REX / GOOGLE GEORGES LEMAÎTRE: The father of the Big Bang theory would have been 124 today Who was Georges Lemaître? In 1927, Georges Lemaitre - a lecturer at Catholic University of Leuven - propounded the precursor to the Big Bang theory in his published paper titled "A homogenous Universe of constant mass and growing radius accounting for the radial velocity of extragalactic nebulae". He is also considered to be the first person to propose the theory that the universe is expanding.
It was soon confirmed afterwards by Edwin Hubble.
The Belgian Priest was a multi-talented man, as he was also an astronomer and a physics professor at the University of Leuven. He served the Belgian Army during World War I. He entered a seminary after the war and was ordained a Catholic priest in 1923.

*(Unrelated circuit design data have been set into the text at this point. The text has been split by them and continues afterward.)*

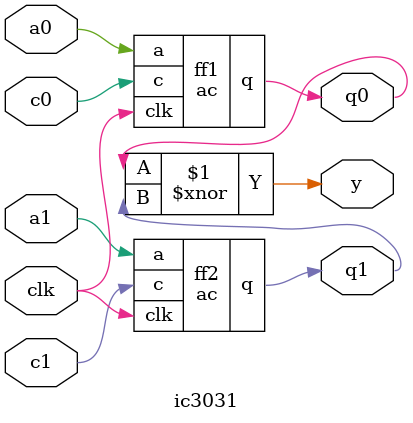
<source format=v>
`timescale 1ns / 1ps

module ac(
    input a,
    input c,
    input clk,
    output reg q
    );
    
    initial begin
        q = 0;
    end

    // write your code here
	 
	 always @(posedge clk)
		begin
		case({a,c})
			{1'b0,1'b0}: begin q<=  1'b1; end
			{1'b1,1'b1}: begin q<=  1'b1; end
			{1'b0,1'b1}: begin q<=  !q; end
			{1'b1,1'b0}: begin q<=  q; end
		endcase
		end

endmodule


module ic3031(
    input a0, 
    input c0, 
    input a1, 
    input c1, 
    input clk, 
    output q0, 
    output q1, 
    output y
    );
    
    // write your code here
	 	ac ff1(.a(a0), .c(c0), .clk(clk), .q(q0));
		ac ff2(.a(a1), .c(c1), .clk(clk), .q(q1));
		assign y = (q0 ~^ q1);
	
	 
	 

endmodule

</source>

Today would have been the Belgian Catholic priest's 124th birthday, which is why Google is paying tribute to the influential astronomer. In fact, Lemaitre had, in his paper, successfully calculated the numerical value that describes the rate of expansion of universe, what we now refer to as the Hubble constant.
Post, this Lemaitre had delivered his lecture and theory to a group of some famous and respected scientists in 1933 at the California Institute of Technology, Einstein applauded him and quoted: "This is the most handsome and satisfactory explanation of creation to which I ever listened". After the war ended, he went on to study at Cambridge, Harvard, and MIT. One of his nominators was Albert Einstein, who had previously dismissed the physics behind his Cosmic Egg theory as "atrocious".
Lemaitre's work was widely recognised around the world, and are hugely influential until this day. He died in 1966, shortly after having learned of the discovery of cosmic microwave background radiation. The same year he proposed his Big Bang Theory, which explained the recession of galaxies within the framework of Einstein's General Relativity.